Trainee Spotlight – Nancy Cardona

Aug 9, 2019 | Community Engagement Core, PROTECT Team, PROTECT Trainees, Trainee Spotlight

Nancy Cardona is a trainee from University of Puerto Rico Medical Sciences Campus who worked under the mentorship of Dr. Carmen Velez-Vega within the Community Engagement Core from August 2015 until February 2019. While she was working with us, Nancy revised translational materials for reporting scientific results back to cohort members, participated in report back meetings, conducted Post Hurricane surveys and data entry for PROTECT and CRECE, conducted data analysis and shared results with the team and broader scientific community via public speaking engagements and conference presentations.

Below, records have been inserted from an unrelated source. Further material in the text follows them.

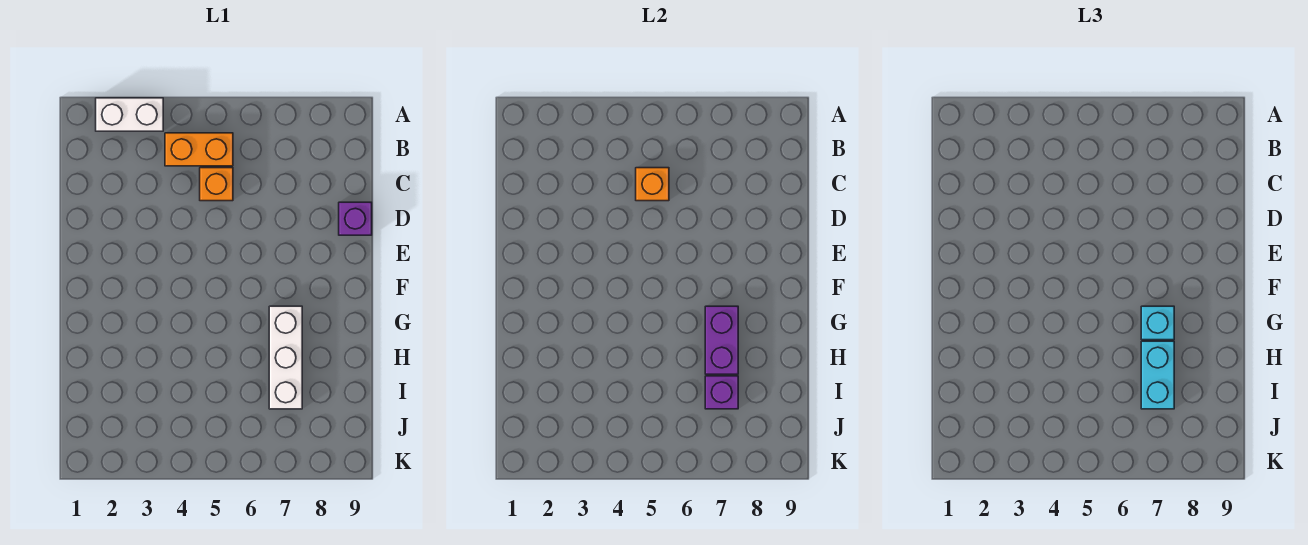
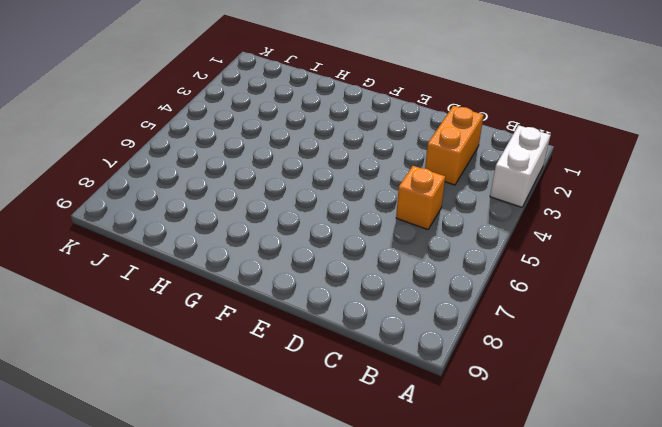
orange 1x2 brick [425,106,484,185] -> orange 1x2 brick moved to [165,133,233,166]
none -> purple 1x1 brick [339,202,372,235]
none -> white 1x3 brick [269,306,302,409]

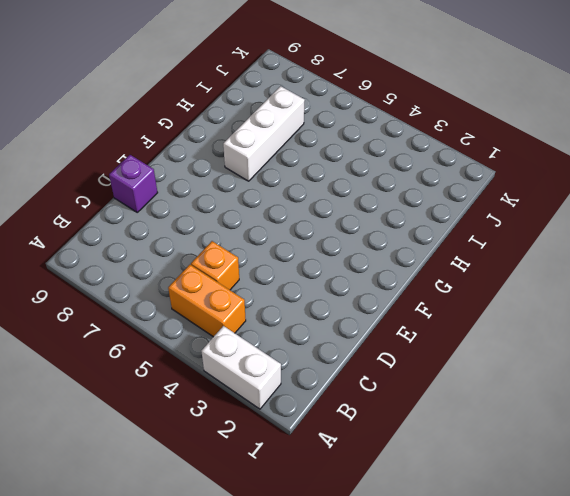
none -> orange 1x1 brick [636,168,669,201]
none -> purple 1x2 brick [705,306,738,374]

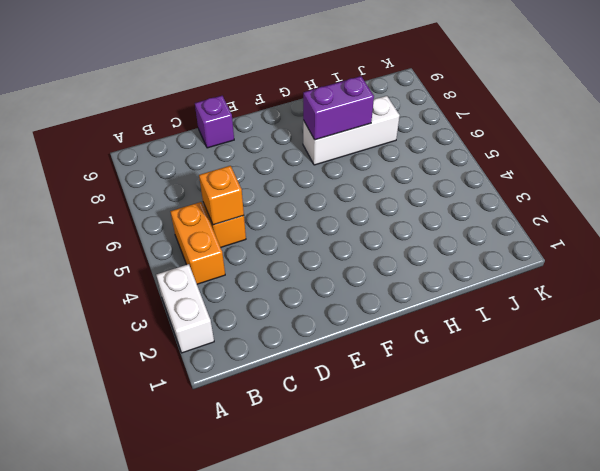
none -> purple 1x1 brick [705,376,738,409]
none -> cyan 1x1 brick [1141,306,1174,340]

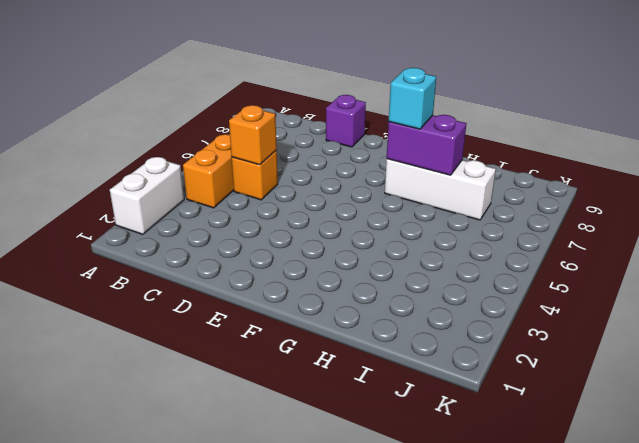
none -> purple 1x1 brick [705,376,738,409]
none -> cyan 1x2 brick [1141,341,1174,409]

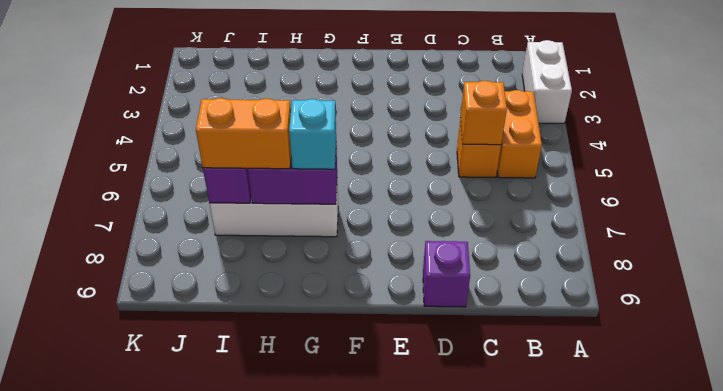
orange 1x2 brick [196,98,291,169] -> cyan 1x2 brick [1141,341,1174,409]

Nancy was originally drawn to PROTECT because of the direction and encouragement of our Co-Director José Cordero. About 5 years ago, Nancy was pursuing her master’s in environmental health and as a student senator in the school of public health where Dr. Cordero was dean at the time, they met and quickly bonded over their common last name. “As Puerto Ricans, we quickly started talking about where his family was from and where my family was from. He quickly began speaking about the work he started doing as a public health leader within our communities who live around 8+ superfund sites. I got involved and already had several questions for him. I believe the first one was ‘Has a health impact assessment been done?  What do you think about doing one?’ After that, he rapidly noted my passion for environmental health and love for our island and invited me become a trainee.”

Later that year, Nancy started her position as trainee and met Dr. Carmen Vélez Vega, who opened her up to the role of different exposures within their communities and encouraged her to develop her leadership skills. She quickly became involved in data entry which helped her understand the interdisciplinary research studied in all the different projects and cores within PROTECT. “I wanted to understand how the extent of contamination in such a small country could affect people differently depending on people’s social and demographic characteristics, but also their choices for food, personal care and home products. This was my very first experience as a solo researcher mentored by Dr. Vélez Vega.”

Later, Nancy was able to travel abroad for the first time to present in the Czech Republic and share her research on a global scale. This was Nancy’s favorite presentation experience because it had a profound effect on her perspective and helped reshape her professional career and personal lifestyle choices. She presented on potential health effects of home and personal care products, and how they affect pregnant women as well as the general population. When reflecting on building her first conference presentation and how it has affected her personal lifestyle decisions, Nancy said, “I have to say that my makeup, lotion, and personal care products choices now includes a dissertation before buying them.” More recently she attended and presented at the 2018 National Environmental Health Association Conference, the Superfund Research Program Annual Meeting, and will be presenting at the upcoming  APHA 2019  Annual Meeting in November. In addition, she was invited to speak at the Center for Minorities and Disparities in February 2019 to present on her case study, “How citizen science projects enhance decision making: ‘Buscando En Tu Ambiente.’“

As her research progressed, Nancy became deeply involved with the Community Engagement Core. “Participating actively within this core was a great opportunity to understand how people see research projects and how grateful they are because they feel like a part of it, and that we as researchers are committed to  giving back the information in a way that is accessible and understandable for them.”

Throughout her experience as a PROTECT Trainee, Nancy’s passion for environmental epidemiology has grown, but thanks to Dr. Vélez Vegas’s direction she now has a focus on engaging communities, sharing research findings, and spreading helpful remediation information in order to advocate for healthier communities. “I don’t see myself as an education professional or someone who teaches, but I do see myself as someone who can promote change through bidirectional learning experiences that include involving communities along the entire research process and for this, I’m extremely grateful to Mili.”

While working with PROTECT, Nancy developed many relationships with participants but most noteworthy are those with fellow PROTECT Staff. “My favorite part of working with this awesome group of people is that they were and still are my family. We are hardworking researchers and staff that care for each other, that show empathy. Core C and Core F members always find an excuse to eat together or to celebrate anything. These celebrations included any accepted abstracts, conferences or even defending research proposal or dissertation. We always shared our ‘winnings’ and were there when things didn’t go as expected. I definitely learned how to be a team player within this amazing group of people’.” Recently, Nancy completed her Doctorate in Public Health focusing on the Environmental Health Track and is now working as a Population Health Postdoctoral Fellow at the University of Rochester in the Clinical and Translation Science Institute. Her current research project titled, “National, Regional and Global analysis in maternal health within MundoComm’s project,” will build upon the knowledge and expertise she gained while working at PROTECT by focusing on the role of perceived social support and decision making in three Latin American countries. Her research aims to understand maternal health social support and how it can affect decision making, racial and ethnic disparities as a determinant of sterilization among Puerto Ricans, as well as getting a clearer view on housing conditions as a possible health risk during pregnancy within the PROTECT cohort. In the future, she hopes to create and lead an interdisciplinary risk communication lab that considers different factors and exposures including the environment. We congratulate Nancy on her recent accomplishments and are excited to see what she will take on in the future!